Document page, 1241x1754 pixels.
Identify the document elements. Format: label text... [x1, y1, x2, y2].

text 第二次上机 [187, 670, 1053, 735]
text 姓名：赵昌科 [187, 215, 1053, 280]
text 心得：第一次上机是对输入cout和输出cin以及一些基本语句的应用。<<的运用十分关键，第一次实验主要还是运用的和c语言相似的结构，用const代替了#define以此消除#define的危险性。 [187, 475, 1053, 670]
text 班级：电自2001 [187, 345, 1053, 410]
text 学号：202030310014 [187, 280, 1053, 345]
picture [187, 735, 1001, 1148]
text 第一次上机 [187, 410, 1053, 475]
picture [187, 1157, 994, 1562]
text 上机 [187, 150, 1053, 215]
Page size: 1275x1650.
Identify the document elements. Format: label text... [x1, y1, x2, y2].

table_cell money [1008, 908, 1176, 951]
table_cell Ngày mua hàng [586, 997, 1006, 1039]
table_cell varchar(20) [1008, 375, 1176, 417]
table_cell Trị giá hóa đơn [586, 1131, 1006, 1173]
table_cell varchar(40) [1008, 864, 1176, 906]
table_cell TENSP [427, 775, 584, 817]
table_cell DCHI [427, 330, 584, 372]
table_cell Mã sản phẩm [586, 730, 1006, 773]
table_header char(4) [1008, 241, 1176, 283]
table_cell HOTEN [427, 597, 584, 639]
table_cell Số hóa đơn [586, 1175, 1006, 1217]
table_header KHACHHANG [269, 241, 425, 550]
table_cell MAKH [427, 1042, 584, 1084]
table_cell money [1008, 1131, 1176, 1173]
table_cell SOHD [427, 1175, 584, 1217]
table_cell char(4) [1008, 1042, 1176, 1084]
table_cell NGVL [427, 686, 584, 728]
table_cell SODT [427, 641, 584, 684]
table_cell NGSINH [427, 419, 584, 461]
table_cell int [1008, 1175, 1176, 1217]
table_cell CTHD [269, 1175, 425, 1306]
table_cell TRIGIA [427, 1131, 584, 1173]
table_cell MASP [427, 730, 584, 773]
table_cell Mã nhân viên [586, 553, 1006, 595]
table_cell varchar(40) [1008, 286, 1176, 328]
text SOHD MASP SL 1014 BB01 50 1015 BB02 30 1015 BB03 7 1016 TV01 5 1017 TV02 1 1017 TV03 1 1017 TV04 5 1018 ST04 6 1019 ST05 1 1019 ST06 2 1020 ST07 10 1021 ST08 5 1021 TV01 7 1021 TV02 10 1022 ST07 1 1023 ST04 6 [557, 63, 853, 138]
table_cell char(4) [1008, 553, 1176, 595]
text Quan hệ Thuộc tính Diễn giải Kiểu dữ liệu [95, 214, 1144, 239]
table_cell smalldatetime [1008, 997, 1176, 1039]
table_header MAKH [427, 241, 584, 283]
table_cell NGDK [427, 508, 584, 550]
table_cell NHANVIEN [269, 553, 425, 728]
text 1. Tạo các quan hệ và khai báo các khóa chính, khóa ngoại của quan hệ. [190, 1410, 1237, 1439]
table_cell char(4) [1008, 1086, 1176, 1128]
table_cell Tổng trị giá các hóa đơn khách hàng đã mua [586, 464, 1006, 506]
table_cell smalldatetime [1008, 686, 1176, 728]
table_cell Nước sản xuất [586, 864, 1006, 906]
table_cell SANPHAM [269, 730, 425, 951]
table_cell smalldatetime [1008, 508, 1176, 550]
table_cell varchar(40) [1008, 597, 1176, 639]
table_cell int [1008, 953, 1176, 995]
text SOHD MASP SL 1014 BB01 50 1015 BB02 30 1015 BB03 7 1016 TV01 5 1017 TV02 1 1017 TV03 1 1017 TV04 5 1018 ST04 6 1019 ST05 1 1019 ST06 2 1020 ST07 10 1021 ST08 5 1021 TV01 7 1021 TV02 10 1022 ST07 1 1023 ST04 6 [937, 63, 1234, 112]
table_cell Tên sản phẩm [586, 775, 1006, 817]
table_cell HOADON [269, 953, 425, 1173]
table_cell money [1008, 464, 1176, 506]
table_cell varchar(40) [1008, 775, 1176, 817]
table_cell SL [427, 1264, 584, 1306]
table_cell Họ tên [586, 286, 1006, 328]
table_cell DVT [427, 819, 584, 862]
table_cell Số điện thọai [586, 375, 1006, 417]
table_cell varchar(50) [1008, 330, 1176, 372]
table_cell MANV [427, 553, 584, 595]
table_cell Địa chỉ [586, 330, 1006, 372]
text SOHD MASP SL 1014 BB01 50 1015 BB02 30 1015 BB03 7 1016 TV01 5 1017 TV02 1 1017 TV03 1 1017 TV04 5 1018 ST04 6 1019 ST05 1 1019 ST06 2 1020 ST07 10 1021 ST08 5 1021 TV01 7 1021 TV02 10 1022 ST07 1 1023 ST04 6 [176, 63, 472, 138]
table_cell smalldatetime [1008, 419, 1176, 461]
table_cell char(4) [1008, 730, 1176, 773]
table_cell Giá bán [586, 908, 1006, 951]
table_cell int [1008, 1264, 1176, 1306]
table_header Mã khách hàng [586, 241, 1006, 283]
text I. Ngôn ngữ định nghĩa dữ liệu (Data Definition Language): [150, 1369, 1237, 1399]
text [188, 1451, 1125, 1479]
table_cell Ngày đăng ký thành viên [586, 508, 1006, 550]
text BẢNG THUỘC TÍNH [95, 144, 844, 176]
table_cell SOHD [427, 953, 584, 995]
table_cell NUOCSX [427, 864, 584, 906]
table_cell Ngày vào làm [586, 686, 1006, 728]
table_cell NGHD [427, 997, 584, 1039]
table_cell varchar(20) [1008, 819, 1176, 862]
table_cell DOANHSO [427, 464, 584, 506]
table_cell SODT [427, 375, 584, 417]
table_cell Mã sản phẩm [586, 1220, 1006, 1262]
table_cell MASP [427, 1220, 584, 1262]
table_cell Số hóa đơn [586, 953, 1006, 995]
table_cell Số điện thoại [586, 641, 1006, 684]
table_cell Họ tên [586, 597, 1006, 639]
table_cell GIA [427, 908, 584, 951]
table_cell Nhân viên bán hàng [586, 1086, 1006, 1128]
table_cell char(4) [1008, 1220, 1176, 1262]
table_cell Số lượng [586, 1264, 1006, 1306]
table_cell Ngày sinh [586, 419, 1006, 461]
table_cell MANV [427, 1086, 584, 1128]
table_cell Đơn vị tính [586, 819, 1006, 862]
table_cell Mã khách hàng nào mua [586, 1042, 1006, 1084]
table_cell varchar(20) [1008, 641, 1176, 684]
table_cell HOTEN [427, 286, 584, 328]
######
→ What you need to do: An exact copy of the lines from the one with "text [188, 1451, 1125, 1479]" to the final line of the entries is all that the answer should hold.

→ Solved problem:
text [188, 1451, 1125, 1479]
table_cell Ngày đăng ký thành viên [586, 508, 1006, 550]
text BẢNG THUỘC TÍNH [95, 144, 844, 176]
table_cell SOHD [427, 953, 584, 995]
table_cell NUOCSX [427, 864, 584, 906]
table_cell Ngày vào làm [586, 686, 1006, 728]
table_cell NGHD [427, 997, 584, 1039]
table_cell varchar(20) [1008, 819, 1176, 862]
table_cell DOANHSO [427, 464, 584, 506]
table_cell SODT [427, 375, 584, 417]
table_cell Mã sản phẩm [586, 1220, 1006, 1262]
table_cell MASP [427, 1220, 584, 1262]
table_cell Số hóa đơn [586, 953, 1006, 995]
table_cell Số điện thoại [586, 641, 1006, 684]
table_cell Họ tên [586, 597, 1006, 639]
table_cell GIA [427, 908, 584, 951]
table_cell Nhân viên bán hàng [586, 1086, 1006, 1128]
table_cell char(4) [1008, 1220, 1176, 1262]
table_cell Số lượng [586, 1264, 1006, 1306]
table_cell Ngày sinh [586, 419, 1006, 461]
table_cell MANV [427, 1086, 584, 1128]
table_cell Đơn vị tính [586, 819, 1006, 862]
table_cell Mã khách hàng nào mua [586, 1042, 1006, 1084]
table_cell varchar(20) [1008, 641, 1176, 684]
table_cell HOTEN [427, 286, 584, 328]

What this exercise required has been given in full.